Months before U.S. Navy SEALs killed Osama bin Laden in his compound in Abbottabad, Pakistan, authorities in the same town arrested a terror suspect who a top Indonesian official said had gone there to meet the al Qaeda leader, though a U.S. counterterrorism official said it was all just a coincidence.
On Jan. 25, Pakistani authorities in Abbottabad arrested Umar Patek, who is accused of taking part in the 2002 bombing in Bali, Indonesia, that killed 202 people, including seven Americans. Indonesian Defense Minister Purnomo Yusgiantoro said Wednesday, "The information we have is that Umar Patek ... was in Pakistan with his Filipino wife trying to meet Osama Bin Laden."
However, a U.S. counterterrorism official told ABC News the U.S. had no information to indicate Patek had ever met or planned to meet bin Laden and his arrest there appears to be a "coincidence."
In the same way U.S. intelligence managed to successfully track down Osama bin Laden by following one of his couriers, Patek, a senior member of the southeast Asian terror group Jemaah Islamiya, was nabbed after Pakistani authorities tracked a messenger to him, a Pakistani official told the Associated Press. Jemaah Islamiya (JI) has established ties to bin Laden's al Qaeda, according to a U.S. State Department terrorism report.

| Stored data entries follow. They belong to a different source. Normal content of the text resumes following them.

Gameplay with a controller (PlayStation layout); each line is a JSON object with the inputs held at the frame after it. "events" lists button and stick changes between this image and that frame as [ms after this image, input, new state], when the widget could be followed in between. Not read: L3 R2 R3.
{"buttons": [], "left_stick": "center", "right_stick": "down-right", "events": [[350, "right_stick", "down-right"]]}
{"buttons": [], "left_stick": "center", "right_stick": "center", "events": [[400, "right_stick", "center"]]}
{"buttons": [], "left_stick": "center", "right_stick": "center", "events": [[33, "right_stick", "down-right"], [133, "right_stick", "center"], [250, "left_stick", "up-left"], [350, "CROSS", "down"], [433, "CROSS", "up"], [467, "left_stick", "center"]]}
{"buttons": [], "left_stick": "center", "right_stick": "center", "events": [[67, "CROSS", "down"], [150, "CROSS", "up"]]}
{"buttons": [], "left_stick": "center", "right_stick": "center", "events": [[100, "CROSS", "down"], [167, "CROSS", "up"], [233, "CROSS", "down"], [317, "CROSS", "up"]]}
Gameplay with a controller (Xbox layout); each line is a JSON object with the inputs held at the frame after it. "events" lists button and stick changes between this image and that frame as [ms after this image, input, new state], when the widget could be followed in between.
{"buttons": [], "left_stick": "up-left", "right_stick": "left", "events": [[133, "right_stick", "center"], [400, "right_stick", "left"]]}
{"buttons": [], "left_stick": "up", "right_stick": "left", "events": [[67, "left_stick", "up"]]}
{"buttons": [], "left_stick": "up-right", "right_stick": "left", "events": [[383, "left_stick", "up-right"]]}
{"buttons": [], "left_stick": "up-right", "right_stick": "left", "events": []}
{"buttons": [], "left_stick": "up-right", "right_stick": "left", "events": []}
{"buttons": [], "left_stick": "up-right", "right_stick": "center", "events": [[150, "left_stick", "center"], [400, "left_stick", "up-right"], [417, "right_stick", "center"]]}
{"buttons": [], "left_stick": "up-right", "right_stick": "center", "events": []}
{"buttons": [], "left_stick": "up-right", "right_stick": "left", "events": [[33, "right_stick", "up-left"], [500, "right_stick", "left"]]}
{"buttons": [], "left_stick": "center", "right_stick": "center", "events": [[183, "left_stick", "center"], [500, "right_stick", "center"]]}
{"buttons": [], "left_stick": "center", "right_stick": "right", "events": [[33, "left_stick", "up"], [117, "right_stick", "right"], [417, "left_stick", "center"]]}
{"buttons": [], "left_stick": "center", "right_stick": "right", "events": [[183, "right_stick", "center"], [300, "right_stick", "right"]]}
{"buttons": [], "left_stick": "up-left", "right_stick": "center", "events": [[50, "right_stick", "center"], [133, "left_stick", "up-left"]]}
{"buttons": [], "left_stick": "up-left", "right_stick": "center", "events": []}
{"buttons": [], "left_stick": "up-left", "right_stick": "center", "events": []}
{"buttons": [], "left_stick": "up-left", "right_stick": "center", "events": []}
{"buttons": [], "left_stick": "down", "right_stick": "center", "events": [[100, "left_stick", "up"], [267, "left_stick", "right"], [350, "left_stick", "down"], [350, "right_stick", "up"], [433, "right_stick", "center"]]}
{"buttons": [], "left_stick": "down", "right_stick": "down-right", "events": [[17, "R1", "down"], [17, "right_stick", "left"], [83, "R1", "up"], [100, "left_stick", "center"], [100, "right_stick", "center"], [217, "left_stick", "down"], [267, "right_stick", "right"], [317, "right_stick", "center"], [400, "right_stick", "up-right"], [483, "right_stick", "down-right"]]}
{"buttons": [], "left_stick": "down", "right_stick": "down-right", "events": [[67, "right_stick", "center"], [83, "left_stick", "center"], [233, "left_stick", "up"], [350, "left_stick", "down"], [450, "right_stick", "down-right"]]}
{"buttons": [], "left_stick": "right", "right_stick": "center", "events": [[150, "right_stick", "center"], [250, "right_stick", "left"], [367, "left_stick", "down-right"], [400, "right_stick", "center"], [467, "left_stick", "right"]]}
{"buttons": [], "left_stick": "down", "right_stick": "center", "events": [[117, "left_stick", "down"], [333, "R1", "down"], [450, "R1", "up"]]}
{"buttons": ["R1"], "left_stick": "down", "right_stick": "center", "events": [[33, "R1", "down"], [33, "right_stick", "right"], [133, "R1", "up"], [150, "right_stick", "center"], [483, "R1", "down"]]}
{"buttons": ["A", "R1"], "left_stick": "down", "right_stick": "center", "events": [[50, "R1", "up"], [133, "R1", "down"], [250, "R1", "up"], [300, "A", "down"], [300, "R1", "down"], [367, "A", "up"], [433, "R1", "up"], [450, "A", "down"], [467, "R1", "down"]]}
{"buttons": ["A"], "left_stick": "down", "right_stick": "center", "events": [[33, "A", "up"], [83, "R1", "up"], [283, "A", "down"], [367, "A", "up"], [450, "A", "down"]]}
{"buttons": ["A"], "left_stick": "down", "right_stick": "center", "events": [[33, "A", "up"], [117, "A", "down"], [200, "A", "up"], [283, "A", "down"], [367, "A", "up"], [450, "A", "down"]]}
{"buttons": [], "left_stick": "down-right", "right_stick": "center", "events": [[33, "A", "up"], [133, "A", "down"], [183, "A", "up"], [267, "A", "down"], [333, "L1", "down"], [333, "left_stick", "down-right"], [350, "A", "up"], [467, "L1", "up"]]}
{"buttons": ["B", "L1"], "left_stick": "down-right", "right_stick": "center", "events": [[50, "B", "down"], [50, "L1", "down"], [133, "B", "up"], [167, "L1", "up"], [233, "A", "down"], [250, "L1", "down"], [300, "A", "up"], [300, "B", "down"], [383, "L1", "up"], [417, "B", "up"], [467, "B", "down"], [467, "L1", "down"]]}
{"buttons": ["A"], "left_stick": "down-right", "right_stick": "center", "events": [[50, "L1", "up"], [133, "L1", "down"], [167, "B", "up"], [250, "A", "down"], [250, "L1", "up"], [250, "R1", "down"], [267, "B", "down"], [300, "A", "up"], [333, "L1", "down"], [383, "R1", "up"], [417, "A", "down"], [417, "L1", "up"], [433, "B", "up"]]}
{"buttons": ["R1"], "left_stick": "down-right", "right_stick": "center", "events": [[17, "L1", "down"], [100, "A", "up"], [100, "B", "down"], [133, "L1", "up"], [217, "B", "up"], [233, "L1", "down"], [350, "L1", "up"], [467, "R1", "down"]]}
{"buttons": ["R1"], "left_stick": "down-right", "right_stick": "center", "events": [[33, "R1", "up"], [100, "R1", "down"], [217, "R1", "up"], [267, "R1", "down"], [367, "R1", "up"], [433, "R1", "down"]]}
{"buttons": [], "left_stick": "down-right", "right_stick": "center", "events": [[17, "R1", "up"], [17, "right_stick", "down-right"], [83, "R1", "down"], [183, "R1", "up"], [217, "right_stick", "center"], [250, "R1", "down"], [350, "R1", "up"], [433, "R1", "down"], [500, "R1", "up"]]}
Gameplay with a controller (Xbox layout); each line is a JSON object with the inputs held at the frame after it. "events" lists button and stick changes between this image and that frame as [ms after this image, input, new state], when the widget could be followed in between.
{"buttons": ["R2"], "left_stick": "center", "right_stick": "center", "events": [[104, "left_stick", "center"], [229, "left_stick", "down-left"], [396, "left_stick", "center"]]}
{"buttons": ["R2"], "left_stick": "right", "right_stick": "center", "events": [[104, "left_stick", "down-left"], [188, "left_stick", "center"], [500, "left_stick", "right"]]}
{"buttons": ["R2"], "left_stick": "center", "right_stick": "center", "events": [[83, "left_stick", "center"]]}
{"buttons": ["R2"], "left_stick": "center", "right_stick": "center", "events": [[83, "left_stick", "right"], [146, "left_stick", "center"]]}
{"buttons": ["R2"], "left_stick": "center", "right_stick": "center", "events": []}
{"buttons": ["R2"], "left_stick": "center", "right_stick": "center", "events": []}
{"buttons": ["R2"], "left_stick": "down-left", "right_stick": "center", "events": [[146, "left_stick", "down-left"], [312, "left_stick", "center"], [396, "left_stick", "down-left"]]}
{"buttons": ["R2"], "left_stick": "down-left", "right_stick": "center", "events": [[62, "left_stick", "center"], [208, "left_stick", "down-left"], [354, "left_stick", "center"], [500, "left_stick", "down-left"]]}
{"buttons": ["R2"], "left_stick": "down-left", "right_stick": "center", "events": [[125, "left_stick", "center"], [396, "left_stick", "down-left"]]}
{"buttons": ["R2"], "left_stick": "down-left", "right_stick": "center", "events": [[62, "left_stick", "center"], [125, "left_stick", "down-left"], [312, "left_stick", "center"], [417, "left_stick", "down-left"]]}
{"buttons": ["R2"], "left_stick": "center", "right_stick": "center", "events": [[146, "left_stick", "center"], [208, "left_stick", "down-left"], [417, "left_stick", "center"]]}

Patek's arrest was kept secret by the Pakistani government until the AP published a report on the apprehension in March.
Information concerning Patek's alleged plans to meet bin Laden has not been mentioned in the U.S. government's detailed account of the long-term CIA investigation that eventually led special forces to bin Laden's sprawling secured compound in Abbottabad Sunday.
The U.S. and southeast Asian authorities had been on the hunt for Patek for years before his arrest. In a 2008 State Department report, he is described as a "prominent terrorist" in the region.